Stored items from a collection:
============
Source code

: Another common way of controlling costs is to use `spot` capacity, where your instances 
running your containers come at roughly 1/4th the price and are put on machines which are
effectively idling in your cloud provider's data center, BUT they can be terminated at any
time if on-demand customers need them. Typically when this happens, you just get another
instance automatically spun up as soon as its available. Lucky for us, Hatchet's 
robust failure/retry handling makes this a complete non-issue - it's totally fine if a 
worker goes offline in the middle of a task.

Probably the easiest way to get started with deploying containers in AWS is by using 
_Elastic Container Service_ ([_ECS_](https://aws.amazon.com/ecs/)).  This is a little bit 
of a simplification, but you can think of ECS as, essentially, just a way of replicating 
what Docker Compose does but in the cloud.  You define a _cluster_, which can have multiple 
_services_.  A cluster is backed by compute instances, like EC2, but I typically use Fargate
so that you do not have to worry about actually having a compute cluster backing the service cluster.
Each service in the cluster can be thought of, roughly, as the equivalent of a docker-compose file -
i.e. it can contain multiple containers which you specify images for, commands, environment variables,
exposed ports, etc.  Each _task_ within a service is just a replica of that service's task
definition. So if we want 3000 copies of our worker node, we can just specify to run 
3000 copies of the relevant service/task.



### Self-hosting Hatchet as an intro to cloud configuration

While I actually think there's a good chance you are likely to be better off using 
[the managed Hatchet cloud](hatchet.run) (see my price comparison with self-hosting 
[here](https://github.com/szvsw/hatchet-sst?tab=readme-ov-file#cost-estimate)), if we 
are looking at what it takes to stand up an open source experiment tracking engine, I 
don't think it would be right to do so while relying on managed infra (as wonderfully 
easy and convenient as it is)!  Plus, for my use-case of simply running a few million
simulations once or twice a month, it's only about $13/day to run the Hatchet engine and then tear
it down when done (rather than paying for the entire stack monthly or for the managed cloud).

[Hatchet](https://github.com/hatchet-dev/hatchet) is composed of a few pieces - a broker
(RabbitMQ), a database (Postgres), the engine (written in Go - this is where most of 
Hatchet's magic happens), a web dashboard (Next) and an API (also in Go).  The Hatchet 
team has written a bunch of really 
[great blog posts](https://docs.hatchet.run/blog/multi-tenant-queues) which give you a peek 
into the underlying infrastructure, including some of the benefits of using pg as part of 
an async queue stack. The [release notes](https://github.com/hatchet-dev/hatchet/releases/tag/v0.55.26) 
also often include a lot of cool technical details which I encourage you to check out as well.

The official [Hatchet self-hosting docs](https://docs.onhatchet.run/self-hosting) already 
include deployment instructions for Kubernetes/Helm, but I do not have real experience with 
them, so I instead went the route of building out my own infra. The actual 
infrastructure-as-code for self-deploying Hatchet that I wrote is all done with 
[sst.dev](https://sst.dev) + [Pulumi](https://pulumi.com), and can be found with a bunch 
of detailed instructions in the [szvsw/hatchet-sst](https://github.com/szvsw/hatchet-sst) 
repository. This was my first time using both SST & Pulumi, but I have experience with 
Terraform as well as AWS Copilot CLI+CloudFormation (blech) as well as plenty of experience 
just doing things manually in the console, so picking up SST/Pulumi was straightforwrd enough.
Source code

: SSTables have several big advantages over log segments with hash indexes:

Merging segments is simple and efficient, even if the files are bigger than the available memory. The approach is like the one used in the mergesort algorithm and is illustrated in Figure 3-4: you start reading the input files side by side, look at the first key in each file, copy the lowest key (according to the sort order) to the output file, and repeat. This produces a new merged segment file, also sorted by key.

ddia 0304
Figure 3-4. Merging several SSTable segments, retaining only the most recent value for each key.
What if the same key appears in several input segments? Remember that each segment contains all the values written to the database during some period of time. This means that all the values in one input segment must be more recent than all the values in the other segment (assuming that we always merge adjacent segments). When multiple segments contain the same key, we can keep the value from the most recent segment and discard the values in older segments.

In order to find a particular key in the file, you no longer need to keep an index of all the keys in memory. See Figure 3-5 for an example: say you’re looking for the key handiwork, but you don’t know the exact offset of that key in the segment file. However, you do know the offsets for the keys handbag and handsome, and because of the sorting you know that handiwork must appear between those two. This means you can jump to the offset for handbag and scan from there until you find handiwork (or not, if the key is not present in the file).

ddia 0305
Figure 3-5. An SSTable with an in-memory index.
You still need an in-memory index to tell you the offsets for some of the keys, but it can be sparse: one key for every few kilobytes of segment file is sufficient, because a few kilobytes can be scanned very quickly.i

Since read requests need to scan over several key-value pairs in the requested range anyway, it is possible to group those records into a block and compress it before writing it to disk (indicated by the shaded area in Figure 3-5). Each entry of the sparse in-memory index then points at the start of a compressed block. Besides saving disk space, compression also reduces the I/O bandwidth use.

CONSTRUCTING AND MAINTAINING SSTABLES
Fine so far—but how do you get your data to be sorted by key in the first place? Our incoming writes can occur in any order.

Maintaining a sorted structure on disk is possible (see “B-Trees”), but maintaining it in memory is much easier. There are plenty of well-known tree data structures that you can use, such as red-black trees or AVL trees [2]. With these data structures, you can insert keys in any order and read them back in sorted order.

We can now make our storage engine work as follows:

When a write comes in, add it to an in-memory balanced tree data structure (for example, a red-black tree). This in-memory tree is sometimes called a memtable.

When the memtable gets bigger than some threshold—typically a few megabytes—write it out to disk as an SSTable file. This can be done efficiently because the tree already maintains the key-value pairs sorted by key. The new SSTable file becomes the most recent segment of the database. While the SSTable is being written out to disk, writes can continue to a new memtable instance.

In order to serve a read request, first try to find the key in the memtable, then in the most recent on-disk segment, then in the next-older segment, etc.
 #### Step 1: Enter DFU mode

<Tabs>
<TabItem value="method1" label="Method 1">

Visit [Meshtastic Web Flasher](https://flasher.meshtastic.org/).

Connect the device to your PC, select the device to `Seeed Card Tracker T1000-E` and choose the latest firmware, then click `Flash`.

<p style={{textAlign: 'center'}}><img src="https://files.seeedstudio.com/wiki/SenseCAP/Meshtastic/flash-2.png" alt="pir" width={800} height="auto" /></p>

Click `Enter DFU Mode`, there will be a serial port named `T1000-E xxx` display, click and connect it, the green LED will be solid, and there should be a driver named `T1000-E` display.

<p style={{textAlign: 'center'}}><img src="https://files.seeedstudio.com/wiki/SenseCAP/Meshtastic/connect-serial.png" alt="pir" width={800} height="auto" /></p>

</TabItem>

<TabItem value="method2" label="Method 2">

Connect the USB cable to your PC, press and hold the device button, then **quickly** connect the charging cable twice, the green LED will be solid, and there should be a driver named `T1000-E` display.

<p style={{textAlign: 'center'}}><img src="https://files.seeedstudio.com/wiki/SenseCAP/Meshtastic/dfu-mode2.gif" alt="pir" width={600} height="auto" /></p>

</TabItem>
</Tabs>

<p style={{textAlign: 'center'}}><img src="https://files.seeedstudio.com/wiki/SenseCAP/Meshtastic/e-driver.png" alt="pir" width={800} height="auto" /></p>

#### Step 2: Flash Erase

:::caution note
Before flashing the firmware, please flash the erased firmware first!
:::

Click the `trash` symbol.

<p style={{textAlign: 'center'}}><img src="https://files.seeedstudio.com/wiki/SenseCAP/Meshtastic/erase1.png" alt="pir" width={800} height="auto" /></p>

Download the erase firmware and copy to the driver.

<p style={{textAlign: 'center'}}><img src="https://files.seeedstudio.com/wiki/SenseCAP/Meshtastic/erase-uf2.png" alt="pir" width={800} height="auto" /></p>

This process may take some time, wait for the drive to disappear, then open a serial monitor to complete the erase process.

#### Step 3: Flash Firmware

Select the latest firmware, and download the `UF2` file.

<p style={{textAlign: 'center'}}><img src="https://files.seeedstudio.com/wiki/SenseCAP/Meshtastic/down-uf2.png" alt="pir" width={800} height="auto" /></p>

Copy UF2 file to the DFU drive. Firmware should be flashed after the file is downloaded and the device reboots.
============
● Task prompt: Copy every entry exactly as it is given.

● Response to this task:
Source code

: Another common way of controlling costs is to use `spot` capacity, where your instances 
running your containers come at roughly 1/4th the price and are put on machines which are
effectively idling in your cloud provider's data center, BUT they can be terminated at any
time if on-demand customers need them. Typically when this happens, you just get another
instance automatically spun up as soon as its available. Lucky for us, Hatchet's 
robust failure/retry handling makes this a complete non-issue - it's totally fine if a 
worker goes offline in the middle of a task.

Probably the easiest way to get started with deploying containers in AWS is by using 
_Elastic Container Service_ ([_ECS_](https://aws.amazon.com/ecs/)).  This is a little bit 
of a simplification, but you can think of ECS as, essentially, just a way of replicating 
what Docker Compose does but in the cloud.  You define a _cluster_, which can have multiple 
_services_.  A cluster is backed by compute instances, like EC2, but I typically use Fargate
so that you do not have to worry about actually having a compute cluster backing the service cluster.
Each service in the cluster can be thought of, roughly, as the equivalent of a docker-compose file -
i.e. it can contain multiple containers which you specify images for, commands, environment variables,
exposed ports, etc.  Each _task_ within a service is just a replica of that service's task
definition. So if we want 3000 copies of our worker node, we can just specify to run 
3000 copies of the relevant service/task.



### Self-hosting Hatchet as an intro to cloud configuration

While I actually think there's a good chance you are likely to be better off using 
[the managed Hatchet cloud](hatchet.run) (see my price comparison with self-hosting 
[here](https://github.com/szvsw/hatchet-sst?tab=readme-ov-file#cost-estimate)), if we 
are looking at what it takes to stand up an open source experiment tracking engine, I 
don't think it would be right to do so while relying on managed infra (as wonderfully 
easy and convenient as it is)!  Plus, for my use-case of simply running a few million
simulations once or twice a month, it's only about $13/day to run the Hatchet engine and then tear
it down when done (rather than paying for the entire stack monthly or for the managed cloud).

[Hatchet](https://github.com/hatchet-dev/hatchet) is composed of a few pieces - a broker
(RabbitMQ), a database (Postgres), the engine (written in Go - this is where most of 
Hatchet's magic happens), a web dashboard (Next) and an API (also in Go).  The Hatchet 
team has written a bunch of really 
[great blog posts](https://docs.hatchet.run/blog/multi-tenant-queues) which give you a peek 
into the underlying infrastructure, including some of the benefits of using pg as part of 
an async queue stack. The [release notes](https://github.com/hatchet-dev/hatchet/releases/tag/v0.55.26) 
also often include a lot of cool technical details which I encourage you to check out as well.

The official [Hatchet self-hosting docs](https://docs.onhatchet.run/self-hosting) already 
include deployment instructions for Kubernetes/Helm, but I do not have real experience with 
them, so I instead went the route of building out my own infra. The actual 
infrastructure-as-code for self-deploying Hatchet that I wrote is all done with 
[sst.dev](https://sst.dev) + [Pulumi](https://pulumi.com), and can be found with a bunch 
of detailed instructions in the [szvsw/hatchet-sst](https://github.com/szvsw/hatchet-sst) 
repository. This was my first time using both SST & Pulumi, but I have experience with 
Terraform as well as AWS Copilot CLI+CloudFormation (blech) as well as plenty of experience 
just doing things manually in the console, so picking up SST/Pulumi was straightforwrd enough.
Source code

: SSTables have several big advantages over log segments with hash indexes:

Merging segments is simple and efficient, even if the files are bigger than the available memory. The approach is like the one used in the mergesort algorithm and is illustrated in Figure 3-4: you start reading the input files side by side, look at the first key in each file, copy the lowest key (according to the sort order) to the output file, and repeat. This produces a new merged segment file, also sorted by key.

ddia 0304
Figure 3-4. Merging several SSTable segments, retaining only the most recent value for each key.
What if the same key appears in several input segments? Remember that each segment contains all the values written to the database during some period of time. This means that all the values in one input segment must be more recent than all the values in the other segment (assuming that we always merge adjacent segments). When multiple segments contain the same key, we can keep the value from the most recent segment and discard the values in older segments.

In order to find a particular key in the file, you no longer need to keep an index of all the keys in memory. See Figure 3-5 for an example: say you’re looking for the key handiwork, but you don’t know the exact offset of that key in the segment file. However, you do know the offsets for the keys handbag and handsome, and because of the sorting you know that handiwork must appear between those two. This means you can jump to the offset for handbag and scan from there until you find handiwork (or not, if the key is not present in the file).

ddia 0305
Figure 3-5. An SSTable with an in-memory index.
You still need an in-memory index to tell you the offsets for some of the keys, but it can be sparse: one key for every few kilobytes of segment file is sufficient, because a few kilobytes can be scanned very quickly.i

Since read requests need to scan over several key-value pairs in the requested range anyway, it is possible to group those records into a block and compress it before writing it to disk (indicated by the shaded area in Figure 3-5). Each entry of the sparse in-memory index then points at the start of a compressed block. Besides saving disk space, compression also reduces the I/O bandwidth use.

CONSTRUCTING AND MAINTAINING SSTABLES
Fine so far—but how do you get your data to be sorted by key in the first place? Our incoming writes can occur in any order.

Maintaining a sorted structure on disk is possible (see “B-Trees”), but maintaining it in memory is much easier. There are plenty of well-known tree data structures that you can use, such as red-black trees or AVL trees [2]. With these data structures, you can insert keys in any order and read them back in sorted order.

We can now make our storage engine work as follows:

When a write comes in, add it to an in-memory balanced tree data structure (for example, a red-black tree). This in-memory tree is sometimes called a memtable.

When the memtable gets bigger than some threshold—typically a few megabytes—write it out to disk as an SSTable file. This can be done efficiently because the tree already maintains the key-value pairs sorted by key. The new SSTable file becomes the most recent segment of the database. While the SSTable is being written out to disk, writes can continue to a new memtable instance.

In order to serve a read request, first try to find the key in the memtable, then in the most recent on-disk segment, then in the next-older segment, etc.
 #### Step 1: Enter DFU mode

<Tabs>
<TabItem value="method1" label="Method 1">

Visit [Meshtastic Web Flasher](https://flasher.meshtastic.org/).

Connect the device to your PC, select the device to `Seeed Card Tracker T1000-E` and choose the latest firmware, then click `Flash`.

<p style={{textAlign: 'center'}}><img src="https://files.seeedstudio.com/wiki/SenseCAP/Meshtastic/flash-2.png" alt="pir" width={800} height="auto" /></p>

Click `Enter DFU Mode`, there will be a serial port named `T1000-E xxx` display, click and connect it, the green LED will be solid, and there should be a driver named `T1000-E` display.

<p style={{textAlign: 'center'}}><img src="https://files.seeedstudio.com/wiki/SenseCAP/Meshtastic/connect-serial.png" alt="pir" width={800} height="auto" /></p>

</TabItem>

<TabItem value="method2" label="Method 2">

Connect the USB cable to your PC, press and hold the device button, then **quickly** connect the charging cable twice, the green LED will be solid, and there should be a driver named `T1000-E` display.

<p style={{textAlign: 'center'}}><img src="https://files.seeedstudio.com/wiki/SenseCAP/Meshtastic/dfu-mode2.gif" alt="pir" width={600} height="auto" /></p>

</TabItem>
</Tabs>

<p style={{textAlign: 'center'}}><img src="https://files.seeedstudio.com/wiki/SenseCAP/Meshtastic/e-driver.png" alt="pir" width={800} height="auto" /></p>

#### Step 2: Flash Erase

:::caution note
Before flashing the firmware, please flash the erased firmware first!
:::

Click the `trash` symbol.

<p style={{textAlign: 'center'}}><img src="https://files.seeedstudio.com/wiki/SenseCAP/Meshtastic/erase1.png" alt="pir" width={800} height="auto" /></p>

Download the erase firmware and copy to the driver.

<p style={{textAlign: 'center'}}><img src="https://files.seeedstudio.com/wiki/SenseCAP/Meshtastic/erase-uf2.png" alt="pir" width={800} height="auto" /></p>

This process may take some time, wait for the drive to disappear, then open a serial monitor to complete the erase process.

#### Step 3: Flash Firmware

Select the latest firmware, and download the `UF2` file.

<p style={{textAlign: 'center'}}><img src="https://files.seeedstudio.com/wiki/SenseCAP/Meshtastic/down-uf2.png" alt="pir" width={800} height="auto" /></p>

Copy UF2 file to the DFU drive. Firmware should be flashed after the file is downloaded and the device reboots.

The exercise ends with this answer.